L’attente peut en effet être perçue comme un temps suspendu, immobile, un temps qui semble tourner en rond détruisant ainsi les certitudes d’une perception linéaire, avec son avant, son pendant et son après. Elle se déploie dans un espace forcément limité, que ce soit de façon réelle ou symbolique, car celui ou celle qui vit dans (ou pour, voire par) l’attente est ailleurs, il n’est pas relié à ce qui l’entoure mais à l’objet de son attente, qui peut être celui de son désir ou de sa frayeur.

Si l’attente recouvre des réalités fort diverses, elle se trouve intimement liée aux grands évènements de toute existence ; ainsi, parlera-t-on de l’attente de l’être aimé, de l’attente du salut éternel, de l’attente de la venue ou du retour du Messie, de la douce attente d’une naissance espérée, de l’attente de la mort, la sienne ou celle d’un proche. Autant d’évènements différents mais face auxquels l’individu plonge au plus profond du soi, renouant avec ce qu’il fait de lui un être humain.

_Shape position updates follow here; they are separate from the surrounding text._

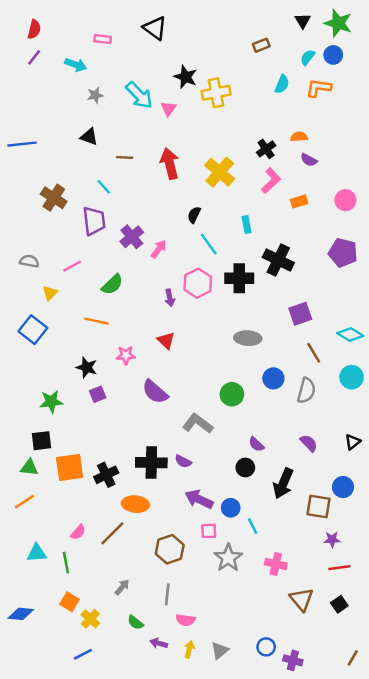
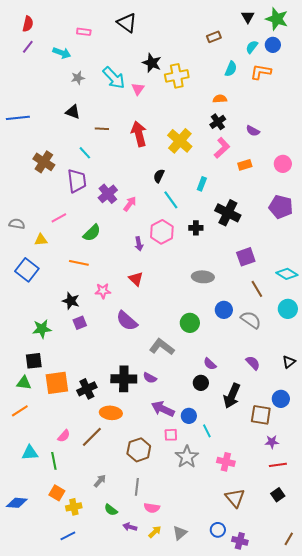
orange semicircle: (299, 137) -> (220, 99), moved
cyan rectangle: (247, 225) -> (202, 184), turned 32
gray semicircle: (29, 261) -> (17, 224), moved
black cross: (239, 278) -> (196, 228), size x0.6
yellow triangle: (50, 293) -> (41, 240), turned 40
gray semicircle: (306, 391) -> (251, 320), turned -70
brown triangle: (301, 599) -> (235, 498), moved
yellow cross: (90, 619) -> (74, 507), turned 35
yellow arrow: (189, 649) -> (155, 532), turned 32

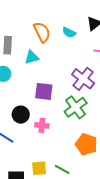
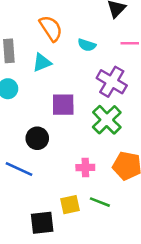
cyan semicircle: (69, 32) -> (87, 45), moved
pink cross: (42, 125) -> (85, 168), moved

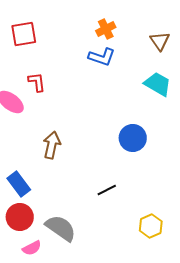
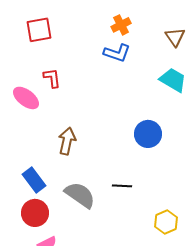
black line: (107, 190) -> (122, 186), turned 30
gray semicircle: (61, 228) -> (80, 195), moved

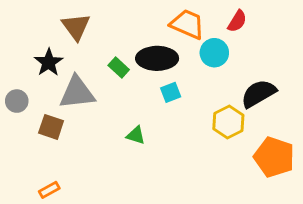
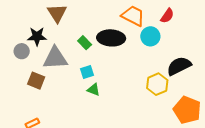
black star: (49, 62) -> (37, 36), turned 30
cyan square: (171, 92) -> (87, 72), moved
gray circle: (17, 101) -> (22, 51), moved

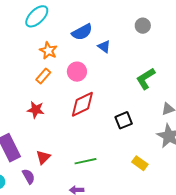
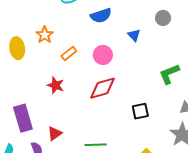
gray circle: (143, 26) -> (163, 18), moved
blue semicircle: (82, 32) -> (101, 16), moved
orange star: (48, 51) -> (45, 35), moved

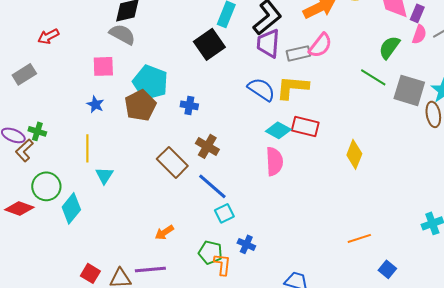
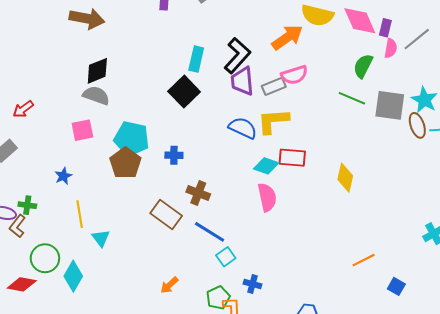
pink semicircle: (320, 45) -> (294, 75), turned 44
blue star: (95, 104) -> (63, 176), moved, turned 30
green pentagon: (210, 252) -> (218, 298), turned -30

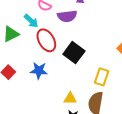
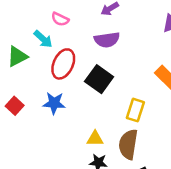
purple semicircle: (67, 16) -> (107, 40), moved
red ellipse: (46, 40) -> (63, 64), turned 55

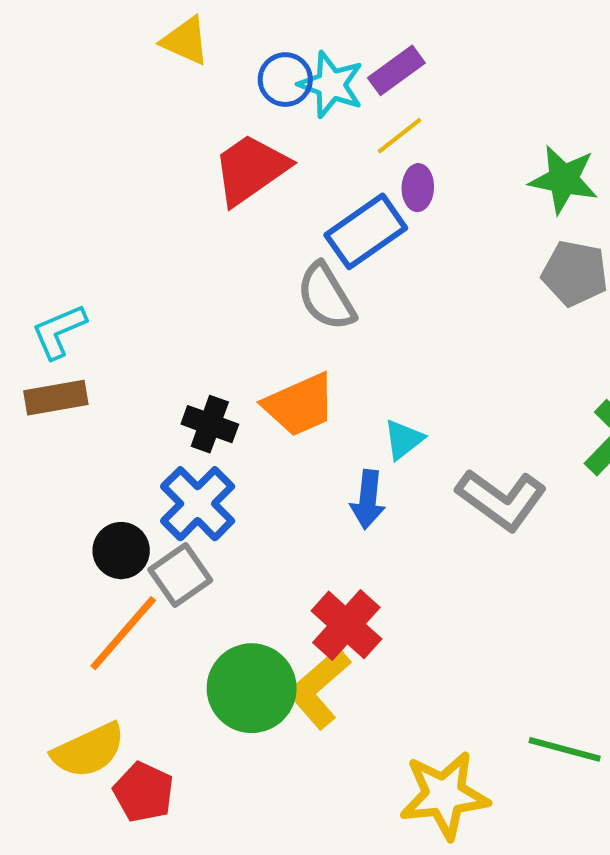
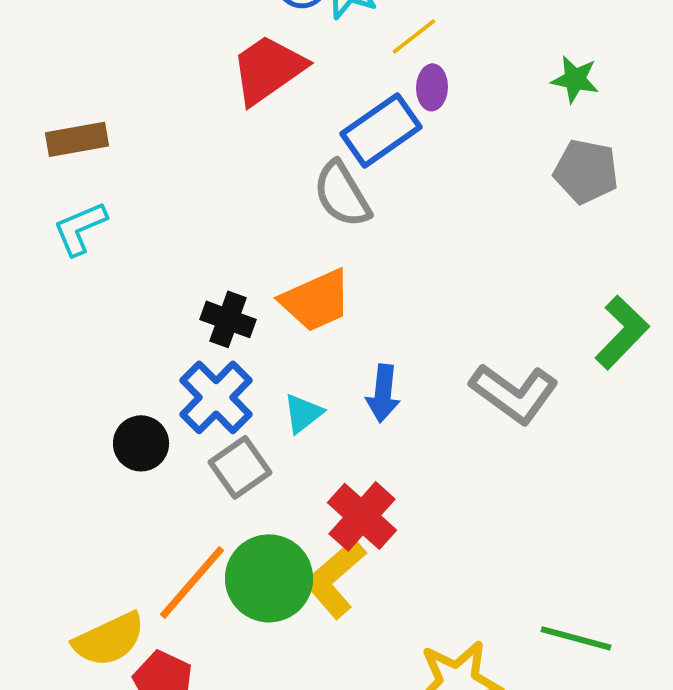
green star: (564, 179) -> (575, 79), size x0.7
brown rectangle: (56, 398) -> (77, 139), moved
cyan triangle: (404, 439) -> (303, 413), moved
gray square: (180, 575) -> (240, 467), moved
orange line: (123, 633) -> (192, 582), moved

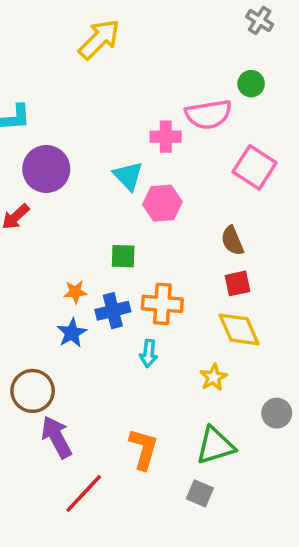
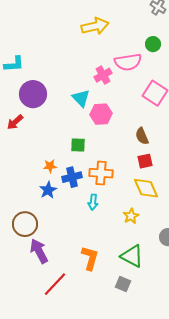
yellow arrow: (99, 39) -> (95, 26), moved, turned 32
pink cross: (166, 137) -> (103, 75), turned -30
green triangle: (215, 446) -> (132, 256), turned 45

Individuelle ou collective, l’attente peut être nourrie d’espoir (l’attente de la libération pour un prisonnier ; l’attente de la chute du tyran ; l’attente d’une découverte scientifique qui puisse guérir une maladie incurable…) ou conduire au désespoir et à la folie (l’attente de l’être à jamais disparu ; l’attente de l’exécution pour le condamné à mort…). Bien souvent, l’attente est perçue négativement, comme une forme de mollesse, de conformisme, d’incapacité à faire face à l’obstacle, bref, comme le revers de l’action alors qu’elle peut être aussi l’expression de la prudence nécessaire avant toute action ; ainsi dans le domaine politique le mot attentisme, souvent perçu avec une connotation péjorative peut également qualifier l’attitude qui consiste à différer toute décision jusqu’à ce que les événements s’annoncent de manière plus précise. La sagesse populaire, d’ailleurs, est riche en proverbes qui rappellent les vertus d’une attente bien comprise : ne dit-on pas que « tout vient à point à qui sait attendre » ? Et, quand les résultats ne sont pas ceux escomptés, le joueur de cartes sait qu’il faut avoir de la patience et battre les cartes en espérant que le jeu change (« paciencia y barajar »). Enfin, l’expression “pierre d’attente”, qui en architecture désigne un moellon en saille à l’extrémité d’un mur sur lequel viendra s’appuyer une construction, ne renvoie-t-elle pas, dans un sens figuré, à quelque chose que l’on considère comme un commencement ?

Aussi une approche linguistique, et plus particulièrement lexicographique, ouvre-t-elle ce numéro de Quaina.  Les articles suivants explorent, quant à eux, toutes ces questions, quelle que soit la nature du discours où elles apparaissent : littéraire, cinématographique, théâtral ou politique. A la fin de la lecture de ce numéro, le lecteur aura trouvé quelques éléments lui permettant de mieux cerner cette notion. En tout cas, c’est ce que nous espérons et attendons.

Remercions Raúl Caplán et Aurora Delgado-Richet qui ont pensé et coordonné ce numéro consacré au monde hispanophone.